[Data for this exercise — start]

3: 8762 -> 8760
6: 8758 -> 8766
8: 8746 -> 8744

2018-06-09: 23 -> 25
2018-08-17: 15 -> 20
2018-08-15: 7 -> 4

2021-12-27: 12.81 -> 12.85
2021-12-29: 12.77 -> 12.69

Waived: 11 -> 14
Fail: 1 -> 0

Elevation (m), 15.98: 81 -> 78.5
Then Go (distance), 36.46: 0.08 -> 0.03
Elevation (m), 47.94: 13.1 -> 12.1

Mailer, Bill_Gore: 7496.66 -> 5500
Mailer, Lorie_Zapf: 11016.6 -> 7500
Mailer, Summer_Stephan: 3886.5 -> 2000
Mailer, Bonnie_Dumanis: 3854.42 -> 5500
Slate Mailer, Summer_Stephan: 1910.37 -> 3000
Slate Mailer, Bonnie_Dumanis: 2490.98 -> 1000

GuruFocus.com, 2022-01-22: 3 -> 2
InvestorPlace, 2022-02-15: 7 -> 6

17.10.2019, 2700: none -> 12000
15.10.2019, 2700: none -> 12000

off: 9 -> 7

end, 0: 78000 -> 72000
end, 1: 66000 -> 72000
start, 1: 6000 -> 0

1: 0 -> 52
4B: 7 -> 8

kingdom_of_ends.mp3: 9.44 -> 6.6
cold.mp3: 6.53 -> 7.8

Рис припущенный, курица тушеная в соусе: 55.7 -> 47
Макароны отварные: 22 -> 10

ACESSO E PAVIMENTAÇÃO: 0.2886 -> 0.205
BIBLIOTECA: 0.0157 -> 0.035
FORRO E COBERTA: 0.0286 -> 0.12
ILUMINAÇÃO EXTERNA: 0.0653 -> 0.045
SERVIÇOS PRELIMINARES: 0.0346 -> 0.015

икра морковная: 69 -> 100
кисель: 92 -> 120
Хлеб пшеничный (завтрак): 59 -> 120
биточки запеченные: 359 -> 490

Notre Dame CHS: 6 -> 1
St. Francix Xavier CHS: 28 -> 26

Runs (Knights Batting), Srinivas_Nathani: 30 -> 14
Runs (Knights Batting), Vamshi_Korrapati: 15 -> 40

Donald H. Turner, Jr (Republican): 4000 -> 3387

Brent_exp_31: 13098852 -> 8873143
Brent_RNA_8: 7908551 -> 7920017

[Data for this exercise — finish]

What you have to do » Go through the records and show every line with the string "Runs" in it.

Answer to this task »
Runs (Knights Batting), Srinivas_Nathani: 30 -> 14
Runs (Knights Batting), Vamshi_Korrapati: 15 -> 40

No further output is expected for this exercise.